Fowler advierte una serie de elementos gramaticales, los cuales divide en tres categorías: orígenes, procesos y resultados. En los orígenes distingue el elemento internacional y trasnacional, y como ejemplo mencionó que en la Guerra de Tres Años hubo un momento en que fue necesario conseguir armas, y hay otro momento en que el Papa, desde El Vaticano, pide a todos los mexicanos que no obedezca al gobierno liberal porque está atacando la religión.

 

El historiador destaca elementos estructurales, sociales, políticos, económicos y culturales: en los estructurales, por lo general el Estado debe ser débil, habla de problemas de centralismo y federalismo, que el Ejército debe estar politizado, sino difícilmente puede haber una guerra civil con movilización de tropas y divisiones militares.

 

Entre los elementos sociales menciona una serie de rivalidades entre grupos, entre clases sociales, elites, o tensiones raciales, lingüísticas, étnicas, religiosas, sectarias, regionales, entre minorías y mayorías, diferencias económicas; todos estos factores van a contribuir a desarrollar una guerra civil, señaló.

 

Elementos políticos: sectores que se sienten marginados, exclusiones, radicalismos, población politizada; también hay factores culturales, como una cultura de la violencia, donde la gente ya arregla diferencias matándose, si no hay cultura de violencia difícilmente habría guerra civil.
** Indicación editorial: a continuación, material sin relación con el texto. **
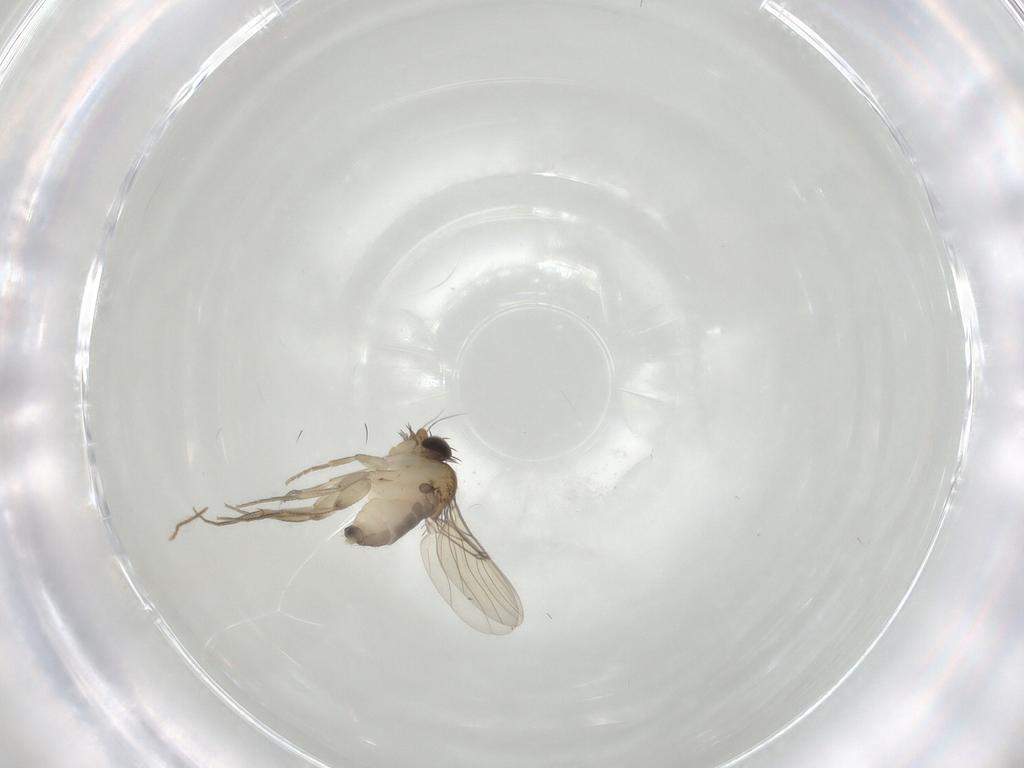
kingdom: Animalia
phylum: Arthropoda
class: Insecta
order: Diptera
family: Phoridae
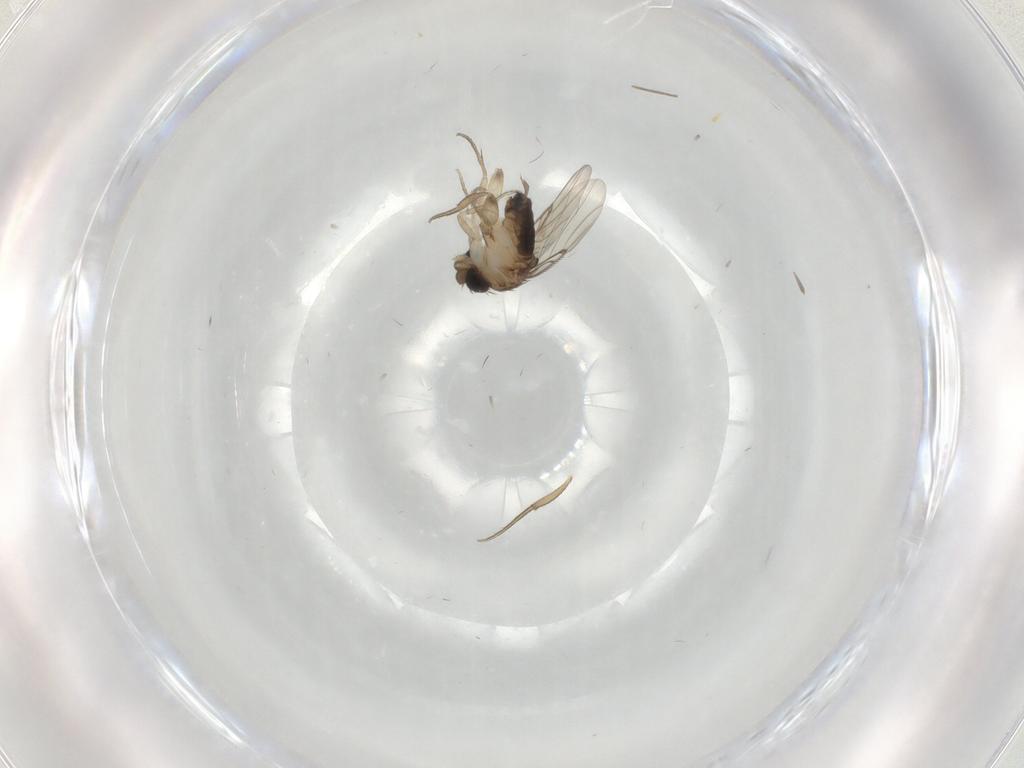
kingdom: Animalia
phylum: Arthropoda
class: Insecta
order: Diptera
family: Chironomidae
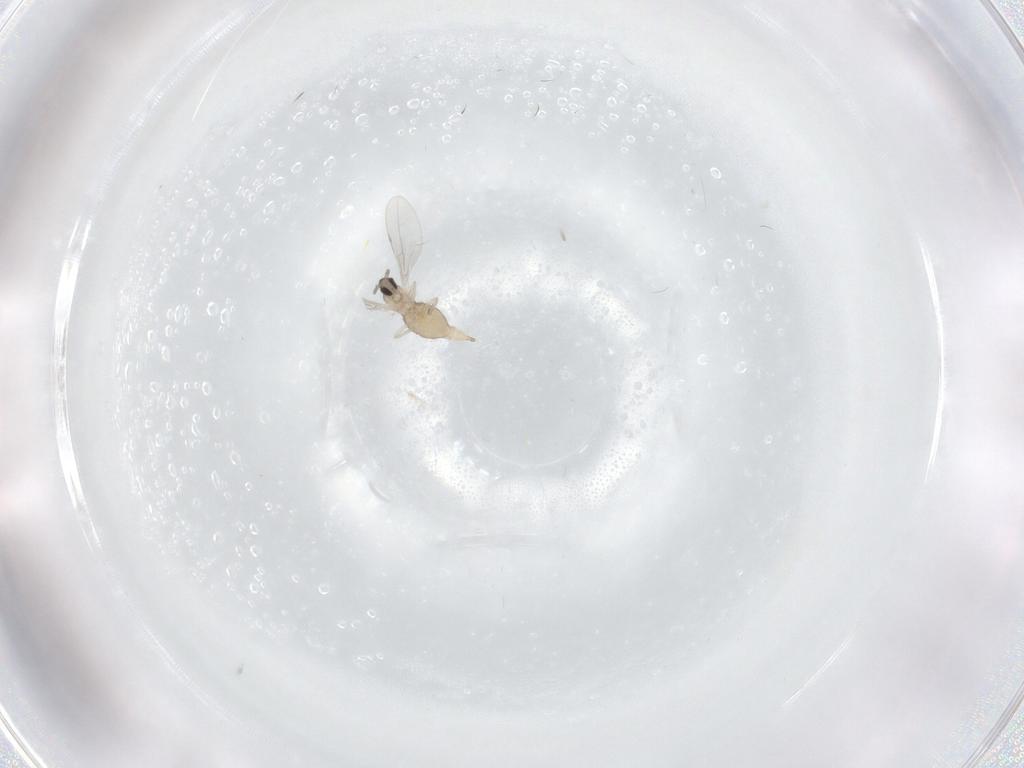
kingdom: Animalia
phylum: Arthropoda
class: Insecta
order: Diptera
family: Cecidomyiidae
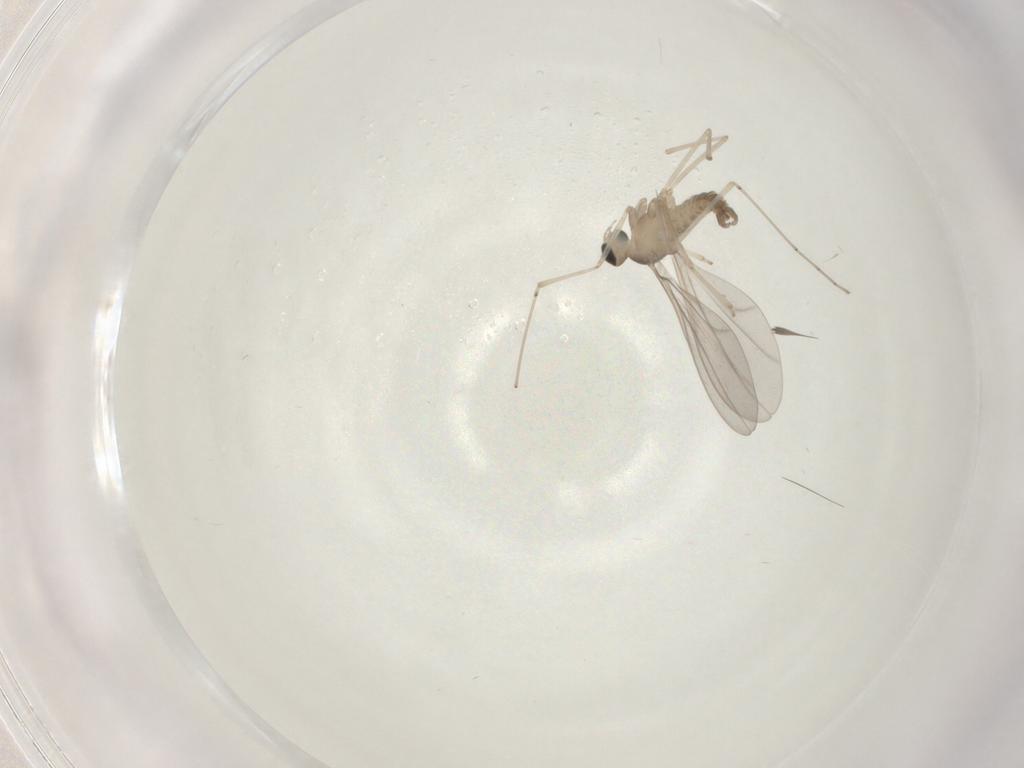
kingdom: Animalia
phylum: Arthropoda
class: Insecta
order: Diptera
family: Cecidomyiidae
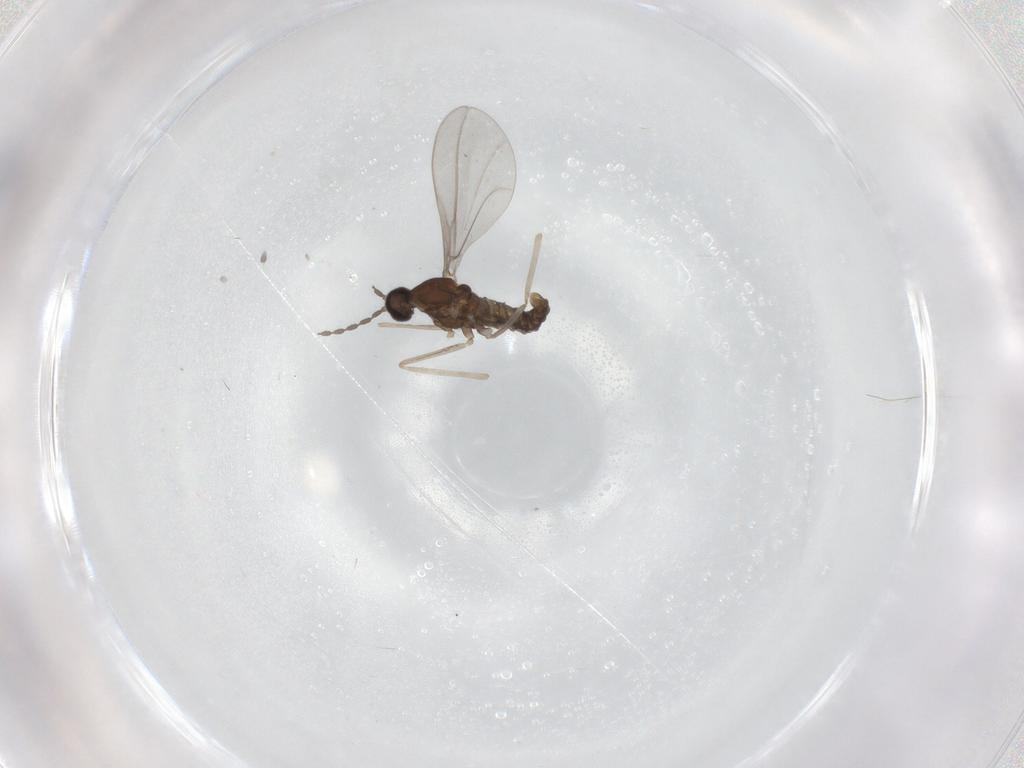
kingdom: Animalia
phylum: Arthropoda
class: Insecta
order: Diptera
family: Cecidomyiidae
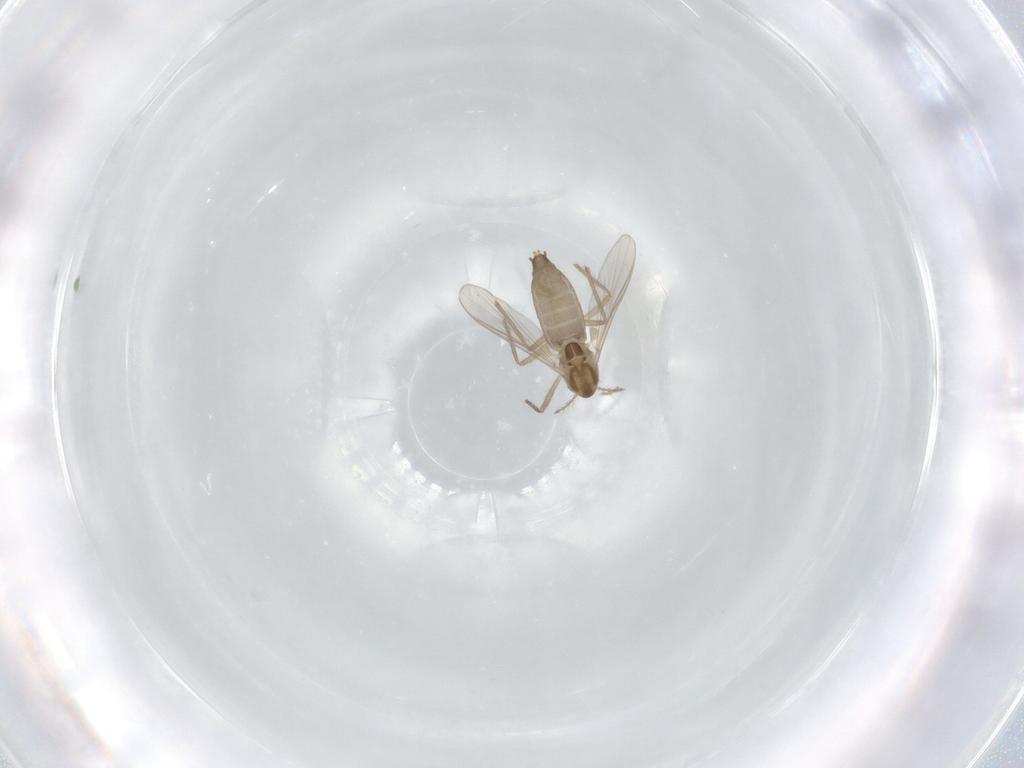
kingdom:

Y un factor que destacó, es que tiene que haber fuerzas militares regulares contrarias, listas para luchar.

 

Al referirse a su estudio sobre la Guerra de Tres Años, comentó que posiblemente es un periodo olvidado por la historiografía mexicana por que quedó debajo del glamour de la Invasión Francesa, o porque tuvo un final feliz pospuesto, pues a pesar de la victoria de los liberales, los conservadores confabularon con Napoleón III para instaurar un nuevo imperio y regresó el conflicto. O porque es preferible estudiar la lucha de mexicanos contra extranjeros que a mexicanos matándose entre sí.

 

“Hay muchas sombras y claroscuros dentro de liberales y conservadores, en este trabajo hay una intención de que quitar el sentido maniqueo y bipolar: lo blanco y lo negro. Hay periodos en la historia del siglo XIX que han sido olvidados o mal interpretados, porque la historia oficial se ha basado en la historia de buenos y malos. La Guerra de Tres Años fue una guerra muy compleja, sobre todo en el contexto político.

 

“Este libro pretende un entendimiento de por qué sucedieron las cosas y el contexto”, dijo Fowler, coordinador de la obra Gobernantes mexicanos (Tomos I y II), editado por el Fondo de Cultura Económica y autor de Santa Anna ¿héroe o villano?, publicado por Crítica.